Dallas' Unleavened Fresh Kitchen: It's A Wrap

Healthy food has got a bad rap in the past as a domain of frail flavors and underseasoned ingredients. That stigma may be fading as an increasing number of single-site and multisite restaurants emerge that apply invention and initiative to make healthy food desirable food.

At a media event I sampled the food of one such recent entry, Dallas' unleavened Fresh Kitchen (they were out of capital letter 'u's when they put the sign up), the first in what the two founders hope will be a multi-site concept. Tom Dynan came through the Marriott corporation's school of hard knocks, being in the opening kitchen crew of the Dallas Ritz-Carlton in the last decade. Scott Piland's background is in real estate and private equity. They teamed up because they each wanted to get into the restaurant business with someone of complementary skills.

It was Scott's background that made possible the judicious choice of a corner in Lakewood with great road frontage, parking and a patio. The demographic here fits what they see as their likely customer: a woman between the early twenties and mid-fifties who will bring her other half in. Also, mothers looking for healthier food for their children. During my visit they seemed have hit paydirt as lots of families, some with toddlers and babies, arrived while I ate.

Tom developed the menu, which is centered around wraps (with a choice of flour or spinach flavored tortillas) that are served with a "complement" of a soup, salad or vegetable. The wrap and complement are served together, so because the wrap is made fresh when you order at the counter it can take a few minutes to arrive. The theory is that you can assuage your hunger on something from the 'dips' section of the menu where tasty sounding dips like hummus, cucumber dill, spicy avocado, roasted eggplant and smoky garlic crema are served with a choice of chips, raw veggies or grilled flatbread. The problem was, I did not know this, so I wasted away to an emaciated shadow of my former self waiting for my wrap. I wonder if they could offer the complement on ordering when it is something pre-prepared (like my soup) and the wrap when ready?

The wraps are worth waiting for, however. I tried the Havana ($10.25), at the suggestion of the server at the register, with a complement of broccoli cheese soup. The plump wrap was guava-glazed pulled pork, ham, chopped horseradish pickle (chopped batonnet style), sliced red cabbage, Swiss cheese, and a gorgeous creamy yellow salsa that lent just the right amount of moisture. This was one of the best wraps I have had, anywhere, and substantial enough for the heartiest appetite.
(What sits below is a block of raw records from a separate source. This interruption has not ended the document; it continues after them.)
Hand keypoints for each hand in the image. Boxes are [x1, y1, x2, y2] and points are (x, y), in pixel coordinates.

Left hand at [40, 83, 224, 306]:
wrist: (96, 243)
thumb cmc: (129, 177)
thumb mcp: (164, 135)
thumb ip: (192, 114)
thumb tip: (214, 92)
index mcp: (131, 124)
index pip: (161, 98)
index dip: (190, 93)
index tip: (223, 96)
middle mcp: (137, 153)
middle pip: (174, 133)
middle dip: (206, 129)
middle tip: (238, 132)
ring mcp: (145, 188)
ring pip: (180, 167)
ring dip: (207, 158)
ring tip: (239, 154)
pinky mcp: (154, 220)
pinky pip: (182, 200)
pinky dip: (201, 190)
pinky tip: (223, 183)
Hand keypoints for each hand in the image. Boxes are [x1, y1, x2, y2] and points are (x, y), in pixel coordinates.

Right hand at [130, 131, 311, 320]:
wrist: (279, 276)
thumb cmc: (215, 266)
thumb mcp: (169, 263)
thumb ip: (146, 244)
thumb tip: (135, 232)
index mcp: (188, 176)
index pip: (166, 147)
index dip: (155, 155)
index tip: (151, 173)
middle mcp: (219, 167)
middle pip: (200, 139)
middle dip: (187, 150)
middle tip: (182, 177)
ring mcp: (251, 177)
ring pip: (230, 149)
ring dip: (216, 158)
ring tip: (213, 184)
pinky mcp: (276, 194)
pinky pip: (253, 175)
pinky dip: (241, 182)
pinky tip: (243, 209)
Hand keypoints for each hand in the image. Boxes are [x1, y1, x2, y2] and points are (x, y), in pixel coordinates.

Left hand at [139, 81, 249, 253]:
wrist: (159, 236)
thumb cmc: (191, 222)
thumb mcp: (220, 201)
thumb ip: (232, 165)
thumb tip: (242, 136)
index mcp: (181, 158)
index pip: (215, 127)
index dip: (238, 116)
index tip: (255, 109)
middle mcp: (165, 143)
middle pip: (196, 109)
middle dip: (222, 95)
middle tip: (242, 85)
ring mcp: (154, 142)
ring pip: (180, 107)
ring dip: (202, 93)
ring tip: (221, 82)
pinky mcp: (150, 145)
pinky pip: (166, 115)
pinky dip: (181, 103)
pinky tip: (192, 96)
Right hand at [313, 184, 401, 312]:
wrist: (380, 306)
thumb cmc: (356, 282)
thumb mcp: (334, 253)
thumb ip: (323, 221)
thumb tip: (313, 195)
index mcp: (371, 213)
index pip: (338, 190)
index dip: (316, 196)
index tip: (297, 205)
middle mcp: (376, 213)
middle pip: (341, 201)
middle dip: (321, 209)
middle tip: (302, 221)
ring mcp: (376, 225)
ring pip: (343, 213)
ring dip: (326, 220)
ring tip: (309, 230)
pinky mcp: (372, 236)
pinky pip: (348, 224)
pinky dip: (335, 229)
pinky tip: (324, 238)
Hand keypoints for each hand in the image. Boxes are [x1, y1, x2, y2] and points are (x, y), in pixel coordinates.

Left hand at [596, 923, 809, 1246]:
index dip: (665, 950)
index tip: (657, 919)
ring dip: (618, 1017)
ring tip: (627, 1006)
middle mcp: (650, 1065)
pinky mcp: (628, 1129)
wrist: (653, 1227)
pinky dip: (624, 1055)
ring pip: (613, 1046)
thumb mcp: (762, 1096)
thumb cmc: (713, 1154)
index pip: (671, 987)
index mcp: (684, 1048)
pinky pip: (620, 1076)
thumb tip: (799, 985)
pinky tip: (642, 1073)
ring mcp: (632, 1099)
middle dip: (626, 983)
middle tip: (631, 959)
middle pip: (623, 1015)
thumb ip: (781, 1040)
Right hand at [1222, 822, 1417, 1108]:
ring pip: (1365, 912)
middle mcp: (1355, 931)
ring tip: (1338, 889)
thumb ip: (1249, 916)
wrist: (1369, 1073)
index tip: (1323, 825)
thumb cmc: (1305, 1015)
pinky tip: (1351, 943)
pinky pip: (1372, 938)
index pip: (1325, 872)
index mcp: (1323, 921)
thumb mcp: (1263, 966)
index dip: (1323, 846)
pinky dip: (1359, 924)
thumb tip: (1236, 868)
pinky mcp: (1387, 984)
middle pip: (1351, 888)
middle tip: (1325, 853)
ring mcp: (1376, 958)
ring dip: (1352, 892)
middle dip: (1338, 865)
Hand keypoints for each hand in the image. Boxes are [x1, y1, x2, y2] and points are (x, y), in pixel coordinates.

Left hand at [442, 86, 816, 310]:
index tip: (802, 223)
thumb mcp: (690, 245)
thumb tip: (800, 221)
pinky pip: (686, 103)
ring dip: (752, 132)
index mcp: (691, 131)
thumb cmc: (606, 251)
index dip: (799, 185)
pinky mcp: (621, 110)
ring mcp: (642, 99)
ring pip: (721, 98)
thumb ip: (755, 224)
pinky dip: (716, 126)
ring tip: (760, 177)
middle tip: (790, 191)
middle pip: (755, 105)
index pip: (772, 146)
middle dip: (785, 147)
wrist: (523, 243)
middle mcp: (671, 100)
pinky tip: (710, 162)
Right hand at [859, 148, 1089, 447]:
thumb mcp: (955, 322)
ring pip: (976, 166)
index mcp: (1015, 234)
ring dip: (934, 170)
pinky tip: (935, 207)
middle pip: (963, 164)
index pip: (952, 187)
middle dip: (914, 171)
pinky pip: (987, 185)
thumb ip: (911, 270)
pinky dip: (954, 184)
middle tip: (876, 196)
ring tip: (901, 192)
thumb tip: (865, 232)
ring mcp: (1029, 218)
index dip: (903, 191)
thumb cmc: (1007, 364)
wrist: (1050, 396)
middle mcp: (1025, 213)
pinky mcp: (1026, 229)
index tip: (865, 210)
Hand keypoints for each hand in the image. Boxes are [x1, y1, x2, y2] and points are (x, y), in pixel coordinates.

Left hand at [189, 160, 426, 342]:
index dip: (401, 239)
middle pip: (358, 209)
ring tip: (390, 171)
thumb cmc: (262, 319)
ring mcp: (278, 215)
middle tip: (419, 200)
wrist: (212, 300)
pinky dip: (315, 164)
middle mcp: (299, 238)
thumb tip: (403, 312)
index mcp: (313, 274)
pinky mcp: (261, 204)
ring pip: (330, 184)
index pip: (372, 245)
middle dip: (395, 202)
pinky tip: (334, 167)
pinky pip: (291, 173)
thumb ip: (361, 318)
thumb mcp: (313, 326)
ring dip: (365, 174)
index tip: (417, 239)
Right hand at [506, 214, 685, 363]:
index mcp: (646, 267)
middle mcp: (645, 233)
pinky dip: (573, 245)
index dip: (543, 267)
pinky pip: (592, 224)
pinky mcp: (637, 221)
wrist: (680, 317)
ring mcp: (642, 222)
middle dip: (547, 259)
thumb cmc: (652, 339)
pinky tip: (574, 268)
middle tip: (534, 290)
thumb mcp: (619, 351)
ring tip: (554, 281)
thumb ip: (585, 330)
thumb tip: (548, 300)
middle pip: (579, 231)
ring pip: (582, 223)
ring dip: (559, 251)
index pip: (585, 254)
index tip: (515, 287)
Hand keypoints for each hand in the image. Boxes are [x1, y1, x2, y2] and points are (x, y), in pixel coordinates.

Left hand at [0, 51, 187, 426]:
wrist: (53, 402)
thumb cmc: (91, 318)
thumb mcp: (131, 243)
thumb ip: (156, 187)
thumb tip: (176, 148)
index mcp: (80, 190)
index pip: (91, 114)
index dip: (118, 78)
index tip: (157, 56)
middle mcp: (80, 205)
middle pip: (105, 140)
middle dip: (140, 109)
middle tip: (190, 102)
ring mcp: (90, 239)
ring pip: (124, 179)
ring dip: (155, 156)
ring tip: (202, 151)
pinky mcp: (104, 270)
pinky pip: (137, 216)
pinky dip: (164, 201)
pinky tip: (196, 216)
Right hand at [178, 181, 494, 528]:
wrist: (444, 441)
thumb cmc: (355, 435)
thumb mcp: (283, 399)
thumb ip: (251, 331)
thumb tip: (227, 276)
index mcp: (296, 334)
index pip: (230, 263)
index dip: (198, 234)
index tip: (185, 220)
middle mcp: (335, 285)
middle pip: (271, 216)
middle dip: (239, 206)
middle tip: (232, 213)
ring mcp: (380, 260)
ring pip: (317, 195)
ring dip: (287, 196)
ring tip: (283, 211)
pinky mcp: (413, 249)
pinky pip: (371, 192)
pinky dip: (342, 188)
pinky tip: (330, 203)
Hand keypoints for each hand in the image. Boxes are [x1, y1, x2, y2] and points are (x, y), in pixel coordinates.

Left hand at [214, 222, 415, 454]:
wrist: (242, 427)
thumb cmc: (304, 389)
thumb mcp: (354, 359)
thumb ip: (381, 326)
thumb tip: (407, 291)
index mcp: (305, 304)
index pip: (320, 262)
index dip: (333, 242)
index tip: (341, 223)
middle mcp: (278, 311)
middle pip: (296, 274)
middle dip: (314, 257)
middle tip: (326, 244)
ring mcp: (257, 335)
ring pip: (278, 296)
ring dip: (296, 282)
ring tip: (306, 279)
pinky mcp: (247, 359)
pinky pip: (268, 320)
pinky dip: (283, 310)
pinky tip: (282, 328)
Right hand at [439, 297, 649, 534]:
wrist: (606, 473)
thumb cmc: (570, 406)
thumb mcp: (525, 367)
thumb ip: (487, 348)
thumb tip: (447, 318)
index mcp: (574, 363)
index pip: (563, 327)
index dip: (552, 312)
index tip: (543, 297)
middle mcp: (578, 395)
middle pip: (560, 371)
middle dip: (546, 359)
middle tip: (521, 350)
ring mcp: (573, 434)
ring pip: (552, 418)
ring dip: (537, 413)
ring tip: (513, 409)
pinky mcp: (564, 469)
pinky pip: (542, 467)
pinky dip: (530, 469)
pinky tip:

The elaborate and complex choice of ingredients produced as complex a nexus of flavors in the mouth. A theme with all the wraps here seems to be to make the vegetables, which span the spectrum from the prosaic to the precious, as much a star as the meat. And the meat is much tastier than a lot of the "white noise meat" that seems to dominate sandwich bar food. Consider the West Coast ($12.50). Shrimp fried in corn starch is paired with mâche, iceberg lettuce, scallions, cilantro, shaved carrot and spicy avocado lubricated with sweet Thai chili aioli. It is a long but not arbitrary list, as these many gentle flavors and textures serve as facets that enhance the delicate shrimp. 

Drinks consist of the usual soft drinks, a rotating list of local beers (including Lakewood Brewing Company beers), and by-the-glass keg wines of much higher quality than expected. When I visited, there was Tablas Creek Red and White Blends ($10) and Liberty School Cabernet Sauvignon ($8.50). Before Dynan and Piland arrived, the manager had explained that they were proud to serve local beer but "good Texas wine is hard to find". I told Dynan and Piland that I will be sending them some Texas wine representatives all of whom will be delighted to help in that area. They say that they are enthusiastic.

The menu identifies gluten-free, vegetarian and vegan items with symbols and it was clear that non-meat eaters can  eat well here. unleavened also emphasizes local sourcing. And there is also a breakfast menu with steel-cut oatmeal, muesli and the like. Both the breakfast and the main menu have kiddie compartments.

As I left, walking outside into the typical Dallas 70 December evening, the patio was already half full with large families. unleavened has taken what other healthy eating places do and put their own spin – counter service, superior adult beverages, local sourcing and elaborate well-conceived wraps on it and this may be what it takes to successfully go multi-site in the modern day restaurant business.